# Bajo Sexto = 12 string guitar down an octave - played one?



## amassivetree (Mar 20, 2009)

While looking for something downtuned and acoustic, I came across this instrument: it a 12-string guitar, but tuned down like a bass (as far as I can make out the tuning must double every string). Usually used in northern Mexican music. On paper it seems like it would a monstrous acoustic instrument, I'm looking for something with more low-end power to layer with nylon-string acoustic. I'm looking to use a more rock/metal/classical sort of writing.

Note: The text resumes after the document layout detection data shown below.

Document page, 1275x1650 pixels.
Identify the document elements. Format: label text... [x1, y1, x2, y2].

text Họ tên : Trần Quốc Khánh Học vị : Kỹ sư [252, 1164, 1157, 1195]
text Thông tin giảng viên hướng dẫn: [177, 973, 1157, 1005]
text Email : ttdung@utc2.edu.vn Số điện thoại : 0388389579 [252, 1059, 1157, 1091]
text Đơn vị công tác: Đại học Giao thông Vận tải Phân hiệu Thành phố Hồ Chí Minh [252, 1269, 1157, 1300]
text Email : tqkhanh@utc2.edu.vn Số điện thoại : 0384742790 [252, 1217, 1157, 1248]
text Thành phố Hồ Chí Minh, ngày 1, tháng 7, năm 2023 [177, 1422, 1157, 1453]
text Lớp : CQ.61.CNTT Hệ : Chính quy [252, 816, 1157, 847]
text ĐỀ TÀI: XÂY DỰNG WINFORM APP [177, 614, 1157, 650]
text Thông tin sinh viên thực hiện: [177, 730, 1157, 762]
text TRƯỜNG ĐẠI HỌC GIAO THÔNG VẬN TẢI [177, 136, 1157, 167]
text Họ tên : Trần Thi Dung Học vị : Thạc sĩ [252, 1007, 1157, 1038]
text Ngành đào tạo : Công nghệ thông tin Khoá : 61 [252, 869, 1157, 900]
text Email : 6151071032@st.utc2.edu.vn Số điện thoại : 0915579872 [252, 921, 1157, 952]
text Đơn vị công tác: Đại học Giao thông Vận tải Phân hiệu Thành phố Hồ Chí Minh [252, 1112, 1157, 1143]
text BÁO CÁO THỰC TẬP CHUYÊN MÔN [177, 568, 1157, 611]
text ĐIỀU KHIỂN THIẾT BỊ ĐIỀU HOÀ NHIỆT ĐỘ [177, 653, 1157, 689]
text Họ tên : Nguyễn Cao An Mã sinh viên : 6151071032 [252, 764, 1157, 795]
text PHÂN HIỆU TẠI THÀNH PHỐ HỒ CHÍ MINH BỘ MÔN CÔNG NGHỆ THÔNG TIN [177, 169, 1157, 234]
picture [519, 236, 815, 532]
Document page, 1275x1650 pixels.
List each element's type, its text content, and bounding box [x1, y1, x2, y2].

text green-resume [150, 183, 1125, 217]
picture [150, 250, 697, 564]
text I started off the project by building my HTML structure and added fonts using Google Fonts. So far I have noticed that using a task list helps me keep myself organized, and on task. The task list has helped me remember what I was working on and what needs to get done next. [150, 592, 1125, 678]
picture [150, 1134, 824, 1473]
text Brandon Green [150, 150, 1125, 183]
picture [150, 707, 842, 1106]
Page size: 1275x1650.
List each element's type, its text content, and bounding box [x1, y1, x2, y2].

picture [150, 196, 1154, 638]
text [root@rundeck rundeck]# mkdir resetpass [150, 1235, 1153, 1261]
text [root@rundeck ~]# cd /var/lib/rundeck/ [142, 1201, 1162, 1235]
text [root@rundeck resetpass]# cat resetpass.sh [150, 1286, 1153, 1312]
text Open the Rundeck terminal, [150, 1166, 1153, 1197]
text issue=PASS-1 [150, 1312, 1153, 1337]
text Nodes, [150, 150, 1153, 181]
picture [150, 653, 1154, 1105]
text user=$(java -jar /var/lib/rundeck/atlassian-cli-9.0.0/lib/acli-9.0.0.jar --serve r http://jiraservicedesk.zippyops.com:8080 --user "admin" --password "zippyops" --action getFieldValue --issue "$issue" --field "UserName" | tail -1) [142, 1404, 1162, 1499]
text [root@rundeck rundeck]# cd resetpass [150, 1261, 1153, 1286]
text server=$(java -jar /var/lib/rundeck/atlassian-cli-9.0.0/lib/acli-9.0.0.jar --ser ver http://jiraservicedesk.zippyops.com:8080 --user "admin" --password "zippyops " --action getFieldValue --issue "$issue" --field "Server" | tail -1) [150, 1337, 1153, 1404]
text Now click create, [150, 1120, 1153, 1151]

I was wondering if anyone has ever played one, esp outside of the traditional setting, and if the ones musician's friend or ebay sells like this one:
Buy Reunion Blues Bajo Sexto | Latin Strings | Musician's Friend
are playable at all as instruments, or if I need to invest in something more than $300.


----------



## yingmin (Mar 21, 2009)

At that price, I just may have to snag one.


----------



## PlagueX1 (Mar 24, 2009)

Looks interesting, i'd like to know how they play/sound.


----------



## SleepingSymphon (Mar 24, 2009)

What's with the bridge? It's like purple or something.


----------



## CynicEidolon (Mar 25, 2009)

It's a Tejano guitar. Tuned regularly(sometimes) and like a 12 string. But, instead of up and octave... It's down an octave.


----------